Is the Road to Green Energy a Driveway or a Highway?

What is the best model for power generation- a supergrid highway power distribution with few sources or a billion sources with no grid? Solar power is our largest source of green energy, but how do we make it work 24/7?

The biggest draw back to solar power is that we only get energy when the sun shines. We can develop storage systems or create an international smart grid. It’s daytime somewhere. The areas of the earth that have daylight could provide electricity to the areas in the dark. We would need to work together and become mutually trusting of other people to make it happen. That could take a while- like a few generations, and a trillion dollars, but it’s possible. The large corporations would make a lot of money moving energy around on this super-highway grid. It’s not a very satisfying approach though, and we’d still be dependent on large energy corporations.

The other end of the spectrum in power generation is having everybody be local and independent of everyone else. This makes more sense, because we wouldn’t need the trillion dollar grid to implement it. We need to invent better energy storage systems, but they would be smaller in scale, and if we could redirect the grid money into local generation and storage it would be more efficient and kinder to the environment as well.

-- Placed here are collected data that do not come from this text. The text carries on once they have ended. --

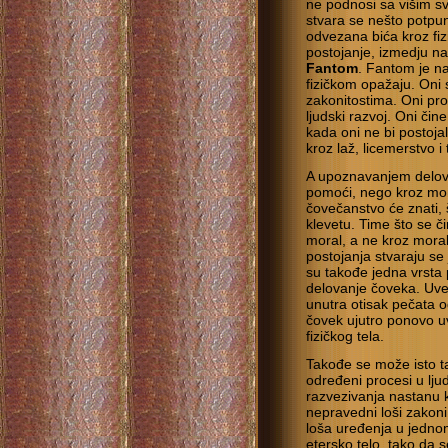
ne podnosi sa višim s
stvara se nešto potpun
odvezana bića kroz fiz
postojanje, izmedju na
Fantom
. Fantom je na
fizičkom opažaju. Oni 
zakonitostima. Oni pro
ljudski razvoj. Oni čin
kada oni ne bi postojal
kroz laž, licemerstvo i 
A upoznavanjem delov
pomoći, nego kroz mor
čovečanstvo će znati, š
klevetu. Time što se či
moral, a ne kroz mora
postojanja stvaraju se
su takođe jedna vrsta 
delovanje čoveka. Uveč
unutra otisak pečata od
čovek ujutro ponovo uvl
fizičkog tela.
Takođe se može isto tak
određeni procesi u lju
razvezivanja nastanu k
nepravedni loši zakoni
loša uređenja u jedno
etersko telo, tako da 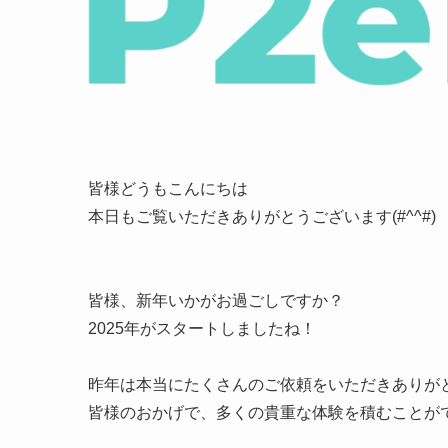
皆様どうもこんにちは
本日もご覧いただきありがとうございます(#^^#)
皆様、新年いかがお過ごしですか？
2025年がスタートしましたね！
昨年は本当にたくさんのご依頼をいただきありがと
皆様のおかげで、多くの貴重な体験を積むことが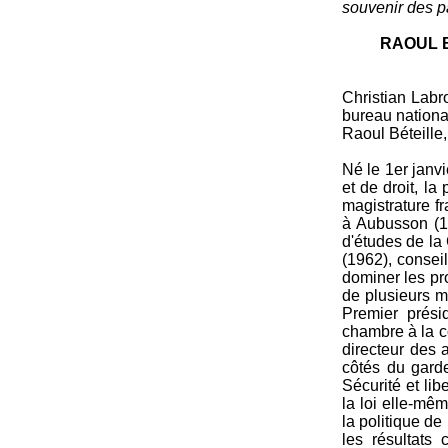
souvenir des pa
RAOUL B
Christian Labro
bureau national
Raoul Béteille,
Né le 1er janvi
et de droit, la
magistrature f
à Aubusson (19
d'études de la
(1962), consei
dominer les pro
de plusieurs m
Premier prési
chambre à la co
directeur des 
côtés du garde
Sécurité et lib
la loi elle-mê
la politique de
les résultats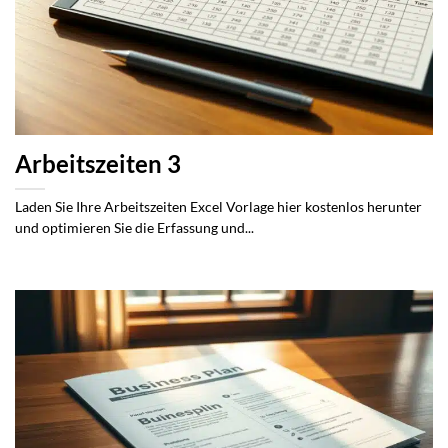
Arbeitszeiten 3
Laden Sie Ihre Arbeitszeiten Excel Vorlage hier kostenlos herunter
und optimieren Sie die Erfassung und...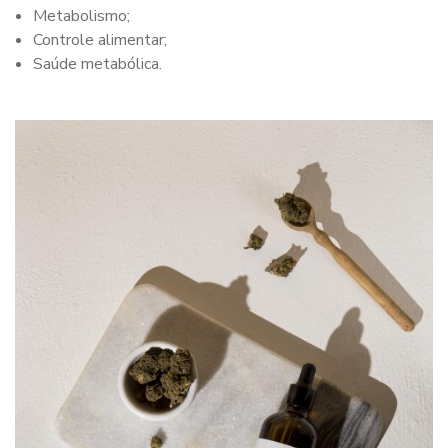
Metabolismo;
Controle alimentar;
Saúde metabólica.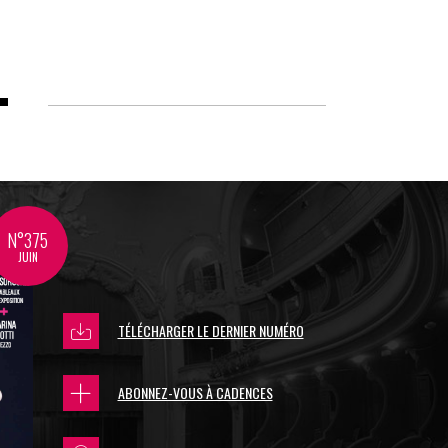
N°375
JUIN
TÉLÉCHARGER LE DERNIER NUMÉRO
ABONNEZ-VOUS À CADENCES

How do we convince the nation to develop a gridless energy system and keep your power in your driveway? It could start on a small scale and grow from experience. Start with a community, then expand to a town, then a county, then a region. Over time we could wean ourselves off of the grid and eliminate the need for it entirely. We need to work together to make this happen too. That could take a while- like a few generations, and a trillion dollars, but it’s worth the thought. I like this approach the best.